The next morning, we drove to “The Wall”. We found Check Point Charlie already being dismantled and relieved of guards. Enterprisi­ng Germans rented hammers to anyone who wanted to knock out their own chunk of the Wall. A few also had pieces of the Wall displayed on wobbly tables, waiting to be sold to hunters of historical souvenirs. We left with three pieces of the Berlin Wall — one for each of our children and one for us. (Unfortunat­ely, our son and we lost our chunks in the Camp Fire. Fortunatel­y, our daughter still has hers.)

We found a break in the Wall where we could walk across into what the previous day was “No Man’s Land”. The stark change from West Berlin into East Berlin was unimaginab­le. The large, empty buildings, still pock-marked from WWII, were drab and uninviting. Only dirt surrounded them. We saw no cars. The silence was eerie. Where were the revelers?

The children? Had they already gone through the break in the Wall, looking for long-lost relations?

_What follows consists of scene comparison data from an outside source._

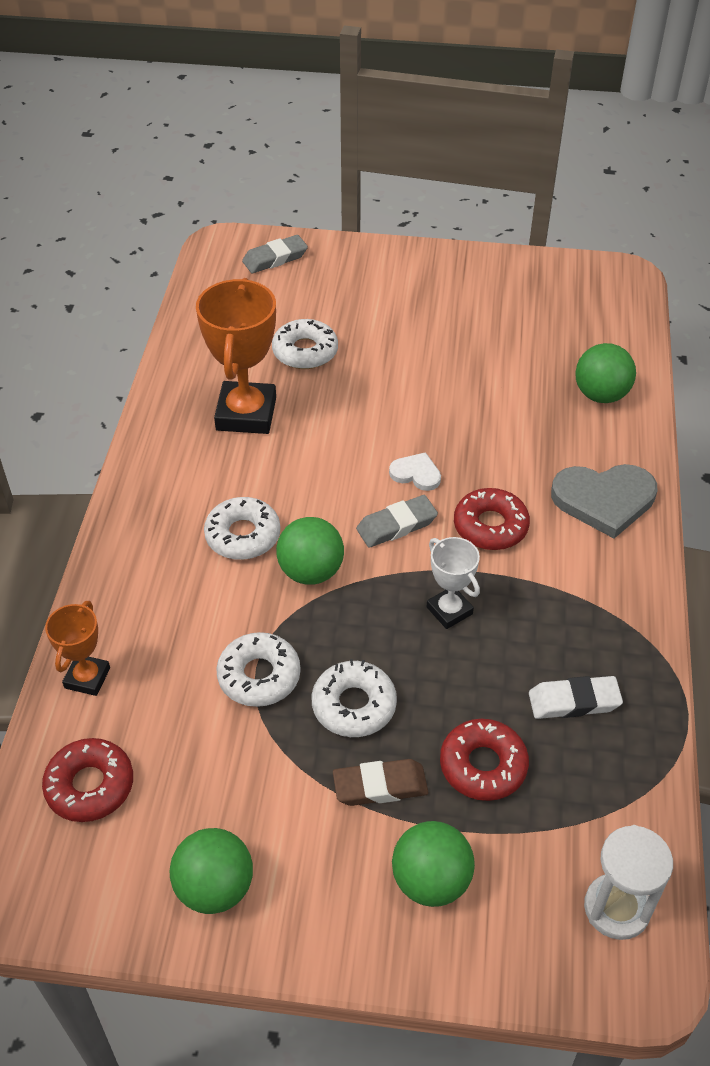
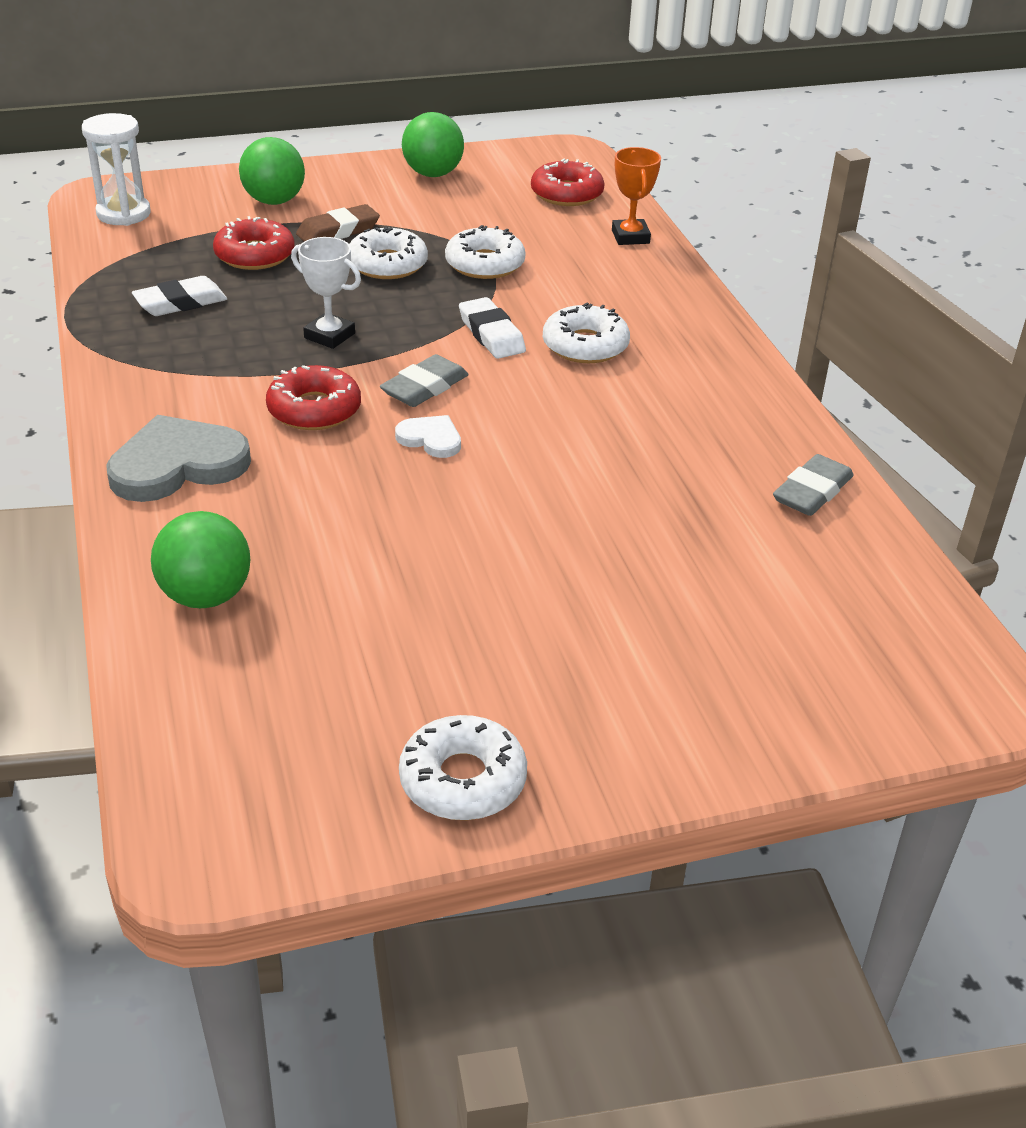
camera: 155 degrees right, 10 degrees down
orange trophy [196,278,276,434] -> none
grey eraser [242,235,308,273] -> grey eraser moved to [773,454,854,516]
white donut [272,319,338,369] -> white donut moved to [399,715,527,820]
green ball [276,517,344,585] -> white eraser [459,297,526,359]
white heart [389,452,441,491] -> white heart turned 150 degrees counterclockwise [395,415,461,458]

Barbed wire still adorned the top of the Wall; it haunted me to know that escapees had been caught up in that wire and left hanging after soldiers shot at their backs. Knowing that Easterners had clandestin­ely dug tunnels under the Wall to escape, only to be sniffed out by vicious German Shepherds, was chilling. When reality hits so heavily, we are not always prepared to face it.

We had just spent a couple days in what once was No-Man’s Land to Westerners. Now, the West, once a NoMan’s Land to Easterners, was open for all to enter. The Wall had represente­d the epitome of man’s inhumanity to man. If only that ended with the fall of the Berlin Wall. Now we have Ukraine.